Equally important, a senior housing development must be a separate and distinct entity; it cannot be just a phase or extension of an existing development unless it is structured as a separate sub-association within that development, as one developer discovered in the course of building his single association-multi-phased project. When the market shifted after he had completed phase one of his unrestricted community, the developer began marketing phase two in the development and under the existing association as senior housing.
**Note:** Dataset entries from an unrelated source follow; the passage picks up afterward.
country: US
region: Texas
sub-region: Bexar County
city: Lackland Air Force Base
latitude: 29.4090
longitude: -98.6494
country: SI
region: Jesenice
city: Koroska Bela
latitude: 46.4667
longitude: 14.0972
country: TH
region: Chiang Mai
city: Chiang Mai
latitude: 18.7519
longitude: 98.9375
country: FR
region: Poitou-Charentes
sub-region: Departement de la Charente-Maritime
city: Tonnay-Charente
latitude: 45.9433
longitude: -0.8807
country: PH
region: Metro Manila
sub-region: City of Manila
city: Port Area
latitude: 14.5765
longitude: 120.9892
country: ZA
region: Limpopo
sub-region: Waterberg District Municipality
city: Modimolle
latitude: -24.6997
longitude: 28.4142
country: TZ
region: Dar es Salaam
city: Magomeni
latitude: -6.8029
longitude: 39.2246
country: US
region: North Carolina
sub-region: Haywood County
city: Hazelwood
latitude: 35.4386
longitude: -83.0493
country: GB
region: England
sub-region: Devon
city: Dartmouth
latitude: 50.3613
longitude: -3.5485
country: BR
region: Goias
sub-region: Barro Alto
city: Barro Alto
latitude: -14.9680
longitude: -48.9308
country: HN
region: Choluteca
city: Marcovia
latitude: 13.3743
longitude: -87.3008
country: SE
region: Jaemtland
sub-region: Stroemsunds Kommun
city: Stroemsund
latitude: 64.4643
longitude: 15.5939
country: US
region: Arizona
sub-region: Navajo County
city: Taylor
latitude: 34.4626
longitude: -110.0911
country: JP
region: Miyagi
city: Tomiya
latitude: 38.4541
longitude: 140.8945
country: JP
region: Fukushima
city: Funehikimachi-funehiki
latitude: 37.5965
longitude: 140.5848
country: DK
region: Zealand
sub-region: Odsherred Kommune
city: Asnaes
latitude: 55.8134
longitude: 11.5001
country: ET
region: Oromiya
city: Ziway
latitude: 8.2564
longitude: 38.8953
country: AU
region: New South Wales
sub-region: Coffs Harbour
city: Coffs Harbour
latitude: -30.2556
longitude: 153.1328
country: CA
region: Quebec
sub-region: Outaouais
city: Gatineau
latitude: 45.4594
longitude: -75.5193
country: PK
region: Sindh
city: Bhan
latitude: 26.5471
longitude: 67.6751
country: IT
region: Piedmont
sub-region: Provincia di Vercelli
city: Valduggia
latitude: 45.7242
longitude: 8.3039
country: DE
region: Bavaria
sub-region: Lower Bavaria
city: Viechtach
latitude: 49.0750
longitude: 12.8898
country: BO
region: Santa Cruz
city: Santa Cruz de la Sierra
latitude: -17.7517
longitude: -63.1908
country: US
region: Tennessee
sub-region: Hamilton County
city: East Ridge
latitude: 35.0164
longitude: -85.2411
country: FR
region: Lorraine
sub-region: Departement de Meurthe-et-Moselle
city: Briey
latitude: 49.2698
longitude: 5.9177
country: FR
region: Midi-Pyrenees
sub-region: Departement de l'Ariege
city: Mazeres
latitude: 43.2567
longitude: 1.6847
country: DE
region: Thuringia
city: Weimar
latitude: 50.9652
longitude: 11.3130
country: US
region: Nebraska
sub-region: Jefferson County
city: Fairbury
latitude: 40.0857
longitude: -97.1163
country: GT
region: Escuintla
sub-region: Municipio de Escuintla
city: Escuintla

HUD quickly slammed the door on that opportunistic endeavor, indicating that the age-restricted community could not be an adjunct to the existing association. The “fix” would have been complicated and expensive, requiring, among other steps, creating two separate community associations or a master association with subsidiary associations, changing the governing documents (and possibly the outstanding mortgages), and obtaining the approvals of owners and lenders needed to make those changes.
Careful Planning Required
This developer’s plight underscores the need for anyone planning a senor housing project to review HUD’s rules as well as state laws, local ordinances, and applicable zoning restrictions, focusing both on technical compliance (to ensure HOPA eligibility) and on requirements that may affect the development’s marketing strategy. If a zoning law requires that the entire complex must be age-restricted, you want to be reasonably sure that the area’s demographics and buyer demand will support that plan.
What happens if an age-restricted community falls out of compliance for some period of time? The community could lose its fair housing exemption and might not be able to prevent currently complying homeowners from subsequently selling their homes to families with children. A community association in this situation runs the risk of being sued by families who claim discrimination, on the one hand, and by owners who claim the board (or developer) negligently failed to maintain the community’s eligibility standards.
A community that discovers the problem and corrects it before anyone sues wouldn’t necessarily be out of the liability woods. An owner unable to sell his/her unit might contend that the period of non-compliance, however brief, erased the community’s fair housing exemption. It’s not clear how HUD might respond to that argument, but there is no question that the agency takes the enforcement of the senior housing eligibility requirements seriously. This falls in the category of questions it would be far better to let some other association answer; if there’s going to be a test case on this issue, you don’t want it to be yours.